Ehrhart is van bijzonder historisch belang omdat het taxon van de ondersoort op hem teruggaat, dat hij voor het eerst gebruikte in 1780 en voor het eerst definieerde in 1784. Hij beschreef bijna 300 plantentaxa en creëerde een uitgebreid herbarium van ongeveer 3.300 exemplaren, die hij voornamelijk verzamelde in Duitsland , Zwitserland , Denemarken , Nederland en de omgeving van Uppsala. Zijn herbarium bevindt zich nu in het herbarium van de Staatsuniversiteit van Moskou.

Eerbetoon

Een gedenkplaat op het bibliotheekpaviljoen voor de Berggarten

Carl Peter Thunberg (Zweedse natuuronderzoeker geboren in1743 en overleden in 1828) droeg in 1779 het geslacht Ehrharta van de Poaceae- familie aan hem op .

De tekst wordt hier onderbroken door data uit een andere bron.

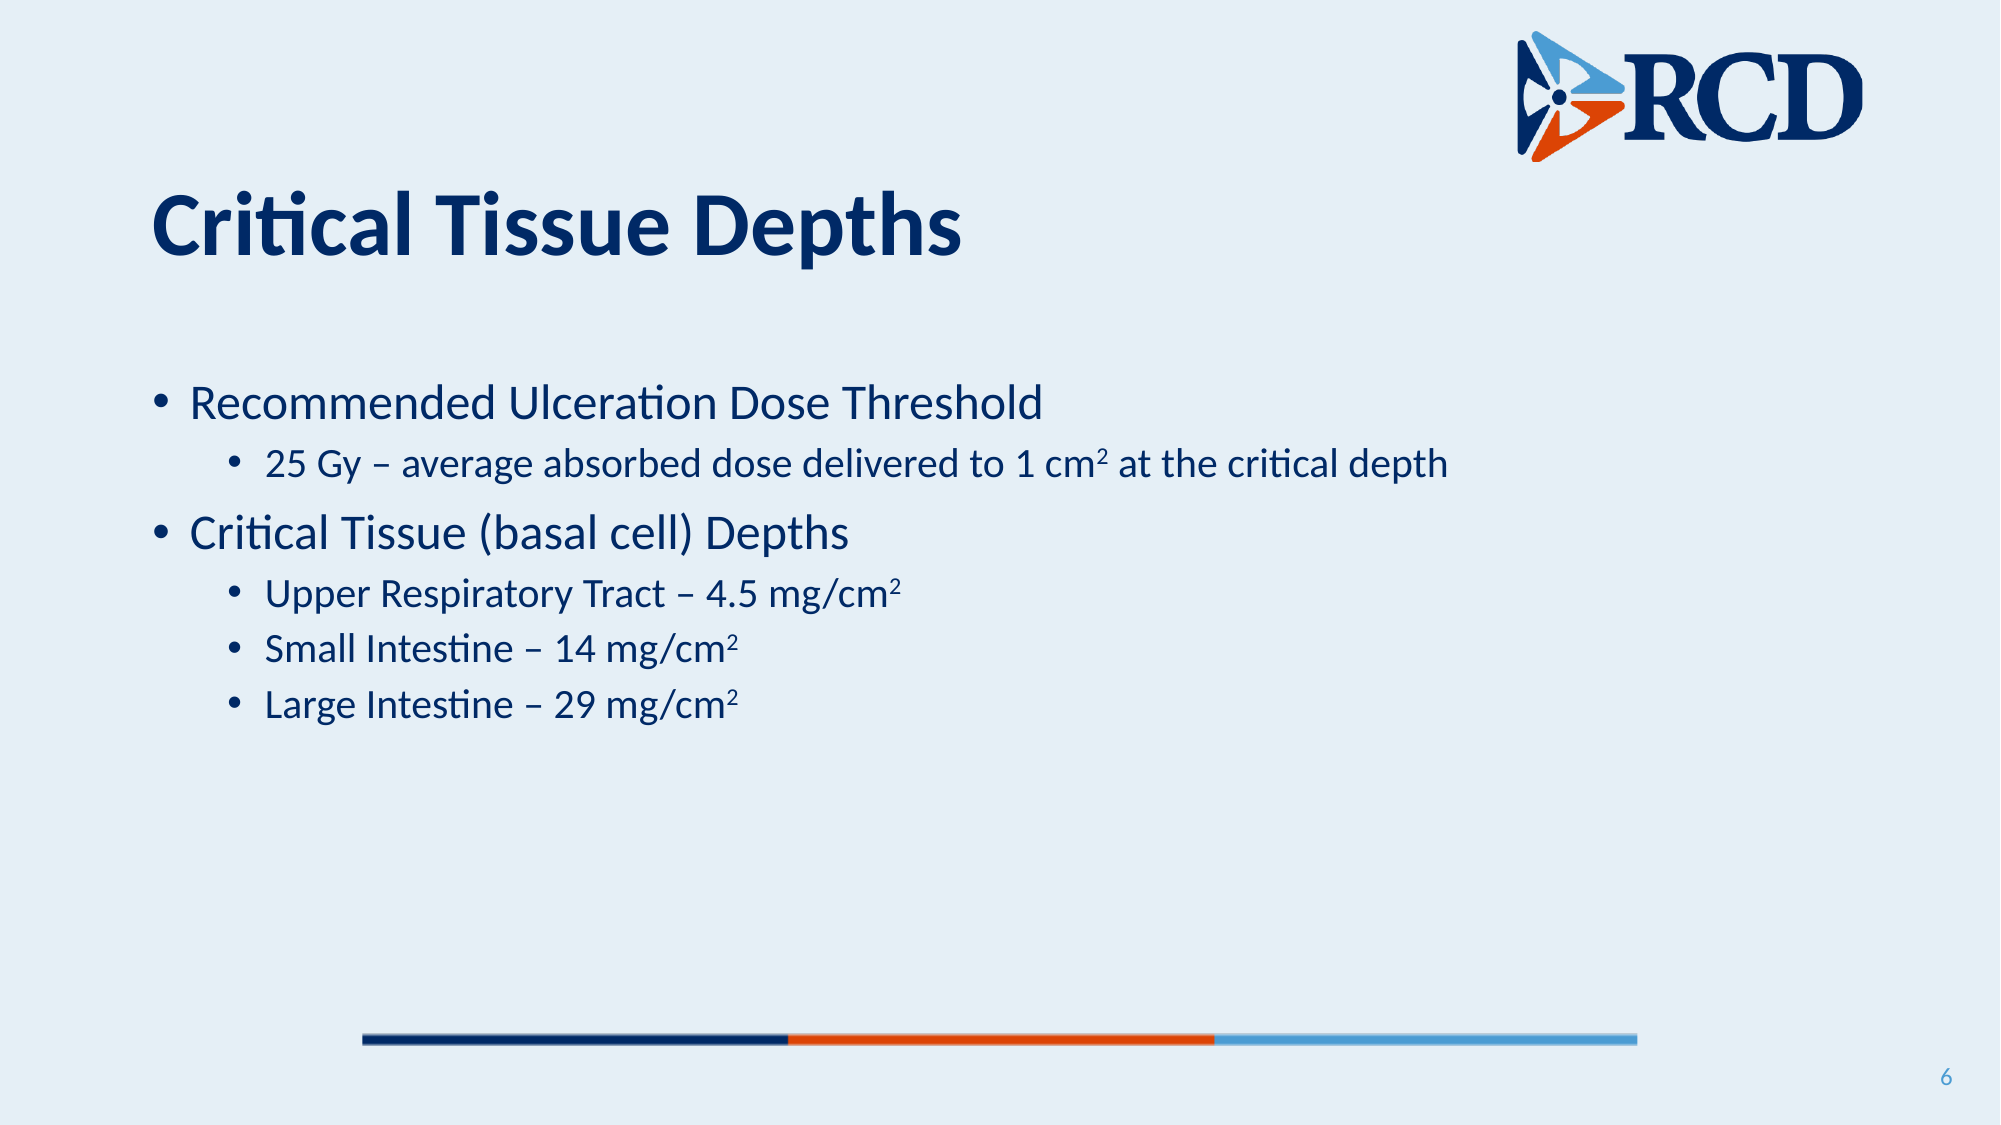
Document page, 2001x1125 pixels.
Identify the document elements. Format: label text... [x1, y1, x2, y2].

Ook zijn er 10soorten vernoemd naar hem:

  • Bromus ehrharti Gaud.
  • Carex ehrhartiana Hoppe ex Boott
  • Dactylophyllum ehrharti Spenn.
  • Fritillaria ehrharti Boiss., Orph. en Turrill
  • Mentha ehrhartiana Lej. en Hof.
  • Poa ehrhartiana E. Mey.
  • Salix ehrhartiana E. Mey.
  • Scrophularia ehrharti Stevens
  • Silene ehrhartiana Soom
  • Syrenia ehrhartiana Andrz. ex Besser

Publicaties

  • Supplementum systematis vegetabilium, generum et specierum plantarum. 1781
  • Verzeichniss der Bäume und Sträuche, welche sich auf der Königl. Plantage zu Herrenhausen bei Hannover befinden. 1787
  • Verzeichniss der Glas- und Treibhauspflanzen, welche sich auf dem Königl. Berggarten zu Herrenhausen bei Hannover befinden. 1791
  • Beiträge zur Naturkunde, und den damit verwandten Wissenschaften, besonders der Botanik, Chemie, Haus- und Landwirthschaft, Arzneigelahrtheit und Apothekerkunst. 7 Bände, 1787 bis 1792
  • Autobiografie in Usteris Annalen der Botanik
  • Hij hielp mee het systeem van Carl von Linné (1707-1778) naar Duitsland te importeren.

Bronnen

Dit artikel is samengesteld uit meerdere Wikipagina's, andere websites en publicaties uit boeken e.d.